Художник рассеянно взял конверт и сунул его в свой бездонный карман, а затем повернулся, легонько стукнул отца по плечу, но, не удовлетворясь этим, двинул его уже сильнее в бок и сказал, подмигнув:
— Пошли, Йенс, смоемся, покуда Балтазар засел на мельнице. У меня дома такой джин, от которого у тебя на каждой руке по шестому пальцу вырастет. И никакой не голландский, а прямехонько из Швейцарии, от швейцарского музейного работника. Пошли в мастерскую!
Но отец уперся. Нацелясь указательным пальцем на карман, поглотивший конверт, он сказал:
— Это письмо, — и чуть помедлив, — это письмо ты обязательно прочтешь сейчас же, оно из Берлина. — И поскольку устное приказание не возымело действия, он шагнул к художнику и загородил ему на мостике путь домой.

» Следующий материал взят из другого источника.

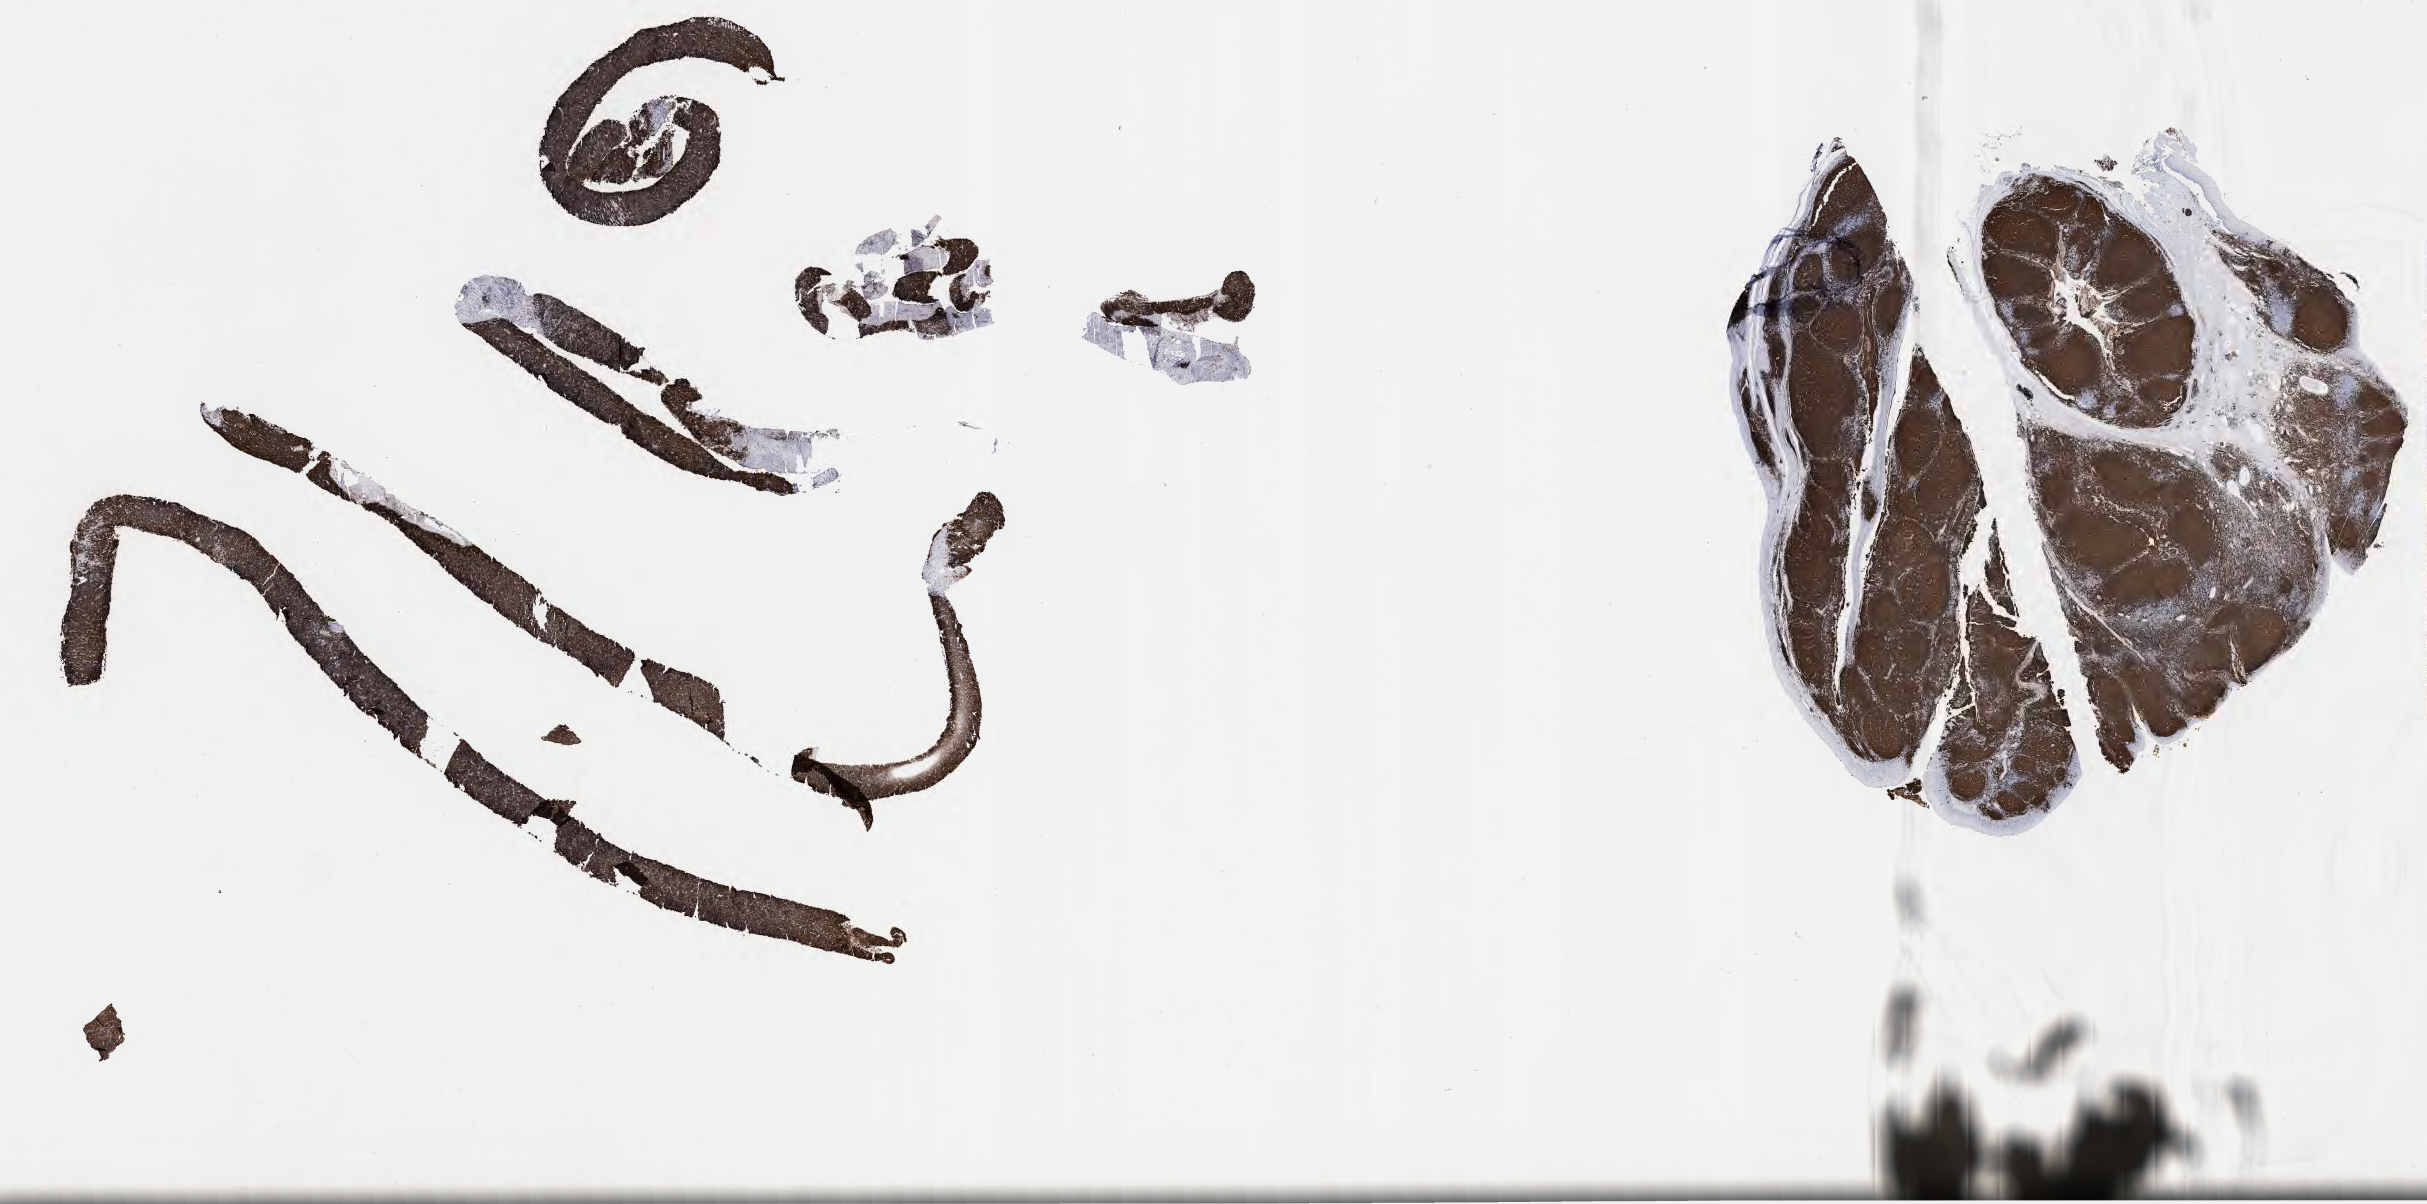
IHC for CD20, whole-slide image — shown as a low-resolution overview of the whole scanned area (about 39.3 x 19.5 mm), specimen: tumor tissue. Patient male; aged 45.
Histologic diagnosis: Burkitt lymphoma, NOS.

Пожимая плечами, художник вытащил письмо и, словно в уважение полицейскому, прочитал адрес отправителя.
— Эти кретины, эти… — уронил он с презрительным спокойствием.
Но, вскинув глаза, наткнулся на взгляд отца, приведший его в недоумение. Он вынул письмо из конверта и принялся его читать, не сходя с деревянного мостика, читал долго, вернее, медленно и все медленнее, а кончив, снова сунул в карман, скривил гримасу и, отведя глаза, стал глядеть в сторону; он глядел поверх обдуваемой ветром равнины на мельницу, словно ища у нее совета; глядел на лабиринт рвов и каналов, на растрепанные изгороди, на дамбу и на внушительную усадьбу — да что там: он просто глядел в сторону, чтобы не видеть отца.
— Ведь это же не я придумал, — сказал отец, а художник:
— Знаю.
— И изменить это я тоже не могу, — продолжал отец.
— Да, знаю, — отвечал художник и, выбивая трубку о каблук: — Я все там уразумел, кроме подписи: подпись неразборчива.
— Им много чего приходится подписывать, — сказал отец, а художник с озлоблением:
— Они этому не верят, дурачье, они сами этому не верят. Запретить писать картины, запретить человеку заниматься своим делом — этак они могут запретить мне есть и пить; подобную чепуху никто не станет подписывать так, чтобы подпись была разборчива.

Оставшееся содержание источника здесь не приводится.